▶ PROVIDED RECORDS
::::::::::

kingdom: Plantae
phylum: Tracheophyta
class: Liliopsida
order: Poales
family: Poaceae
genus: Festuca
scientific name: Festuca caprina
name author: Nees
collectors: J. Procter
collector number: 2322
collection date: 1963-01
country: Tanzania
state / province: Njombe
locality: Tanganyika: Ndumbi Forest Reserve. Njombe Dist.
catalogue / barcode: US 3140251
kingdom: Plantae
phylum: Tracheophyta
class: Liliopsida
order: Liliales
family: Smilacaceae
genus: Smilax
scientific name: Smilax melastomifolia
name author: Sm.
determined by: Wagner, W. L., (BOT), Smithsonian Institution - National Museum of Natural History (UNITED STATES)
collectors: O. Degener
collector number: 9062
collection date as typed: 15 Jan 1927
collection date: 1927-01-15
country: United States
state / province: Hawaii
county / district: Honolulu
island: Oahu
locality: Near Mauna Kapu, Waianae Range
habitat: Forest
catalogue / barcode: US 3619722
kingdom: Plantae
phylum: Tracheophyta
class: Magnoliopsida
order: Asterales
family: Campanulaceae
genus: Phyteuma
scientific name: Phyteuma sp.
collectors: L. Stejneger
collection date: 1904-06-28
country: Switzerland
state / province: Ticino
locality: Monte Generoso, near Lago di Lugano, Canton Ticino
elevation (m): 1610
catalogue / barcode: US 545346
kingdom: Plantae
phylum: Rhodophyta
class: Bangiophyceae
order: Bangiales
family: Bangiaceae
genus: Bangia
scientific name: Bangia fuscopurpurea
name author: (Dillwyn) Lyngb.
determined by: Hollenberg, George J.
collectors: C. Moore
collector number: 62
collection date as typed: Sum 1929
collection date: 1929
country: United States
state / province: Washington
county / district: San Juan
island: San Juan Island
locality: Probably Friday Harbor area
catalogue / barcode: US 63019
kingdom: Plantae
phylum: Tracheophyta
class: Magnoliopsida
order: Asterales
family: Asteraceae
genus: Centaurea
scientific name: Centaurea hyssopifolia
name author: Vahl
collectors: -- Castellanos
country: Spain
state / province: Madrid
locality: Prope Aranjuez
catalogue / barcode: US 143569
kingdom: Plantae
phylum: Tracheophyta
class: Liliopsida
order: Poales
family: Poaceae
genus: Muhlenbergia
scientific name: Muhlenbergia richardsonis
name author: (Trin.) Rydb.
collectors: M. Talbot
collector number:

::::::::::

▶ TASK GOAL
Can you return all of the data above line for line, with no changes?

▶ FULL SOLUTION
kingdom: Plantae
phylum: Tracheophyta
class: Liliopsida
order: Poales
family: Poaceae
genus: Festuca
scientific name: Festuca caprina
name author: Nees
collectors: J. Procter
collector number: 2322
collection date: 1963-01
country: Tanzania
state / province: Njombe
locality: Tanganyika: Ndumbi Forest Reserve. Njombe Dist.
catalogue / barcode: US 3140251
kingdom: Plantae
phylum: Tracheophyta
class: Liliopsida
order: Liliales
family: Smilacaceae
genus: Smilax
scientific name: Smilax melastomifolia
name author: Sm.
determined by: Wagner, W. L., (BOT), Smithsonian Institution - National Museum of Natural History (UNITED STATES)
collectors: O. Degener
collector number: 9062
collection date as typed: 15 Jan 1927
collection date: 1927-01-15
country: United States
state / province: Hawaii
county / district: Honolulu
island: Oahu
locality: Near Mauna Kapu, Waianae Range
habitat: Forest
catalogue / barcode: US 3619722
kingdom: Plantae
phylum: Tracheophyta
class: Magnoliopsida
order: Asterales
family: Campanulaceae
genus: Phyteuma
scientific name: Phyteuma sp.
collectors: L. Stejneger
collection date: 1904-06-28
country: Switzerland
state / province: Ticino
locality: Monte Generoso, near Lago di Lugano, Canton Ticino
elevation (m): 1610
catalogue / barcode: US 545346
kingdom: Plantae
phylum: Rhodophyta
class: Bangiophyceae
order: Bangiales
family: Bangiaceae
genus: Bangia
scientific name: Bangia fuscopurpurea
name author: (Dillwyn) Lyngb.
determined by: Hollenberg, George J.
collectors: C. Moore
collector number: 62
collection date as typed: Sum 1929
collection date: 1929
country: United States
state / province: Washington
county / district: San Juan
island: San Juan Island
locality: Probably Friday Harbor area
catalogue / barcode: US 63019
kingdom: Plantae
phylum: Tracheophyta
class: Magnoliopsida
order: Asterales
family: Asteraceae
genus: Centaurea
scientific name: Centaurea hyssopifolia
name author: Vahl
collectors: -- Castellanos
country: Spain
state / province: Madrid
locality: Prope Aranjuez
catalogue / barcode: US 143569
kingdom: Plantae
phylum: Tracheophyta
class: Liliopsida
order: Poales
family: Poaceae
genus: Muhlenbergia
scientific name: Muhlenbergia richardsonis
name author: (Trin.) Rydb.
collectors: M. Talbot
collector number:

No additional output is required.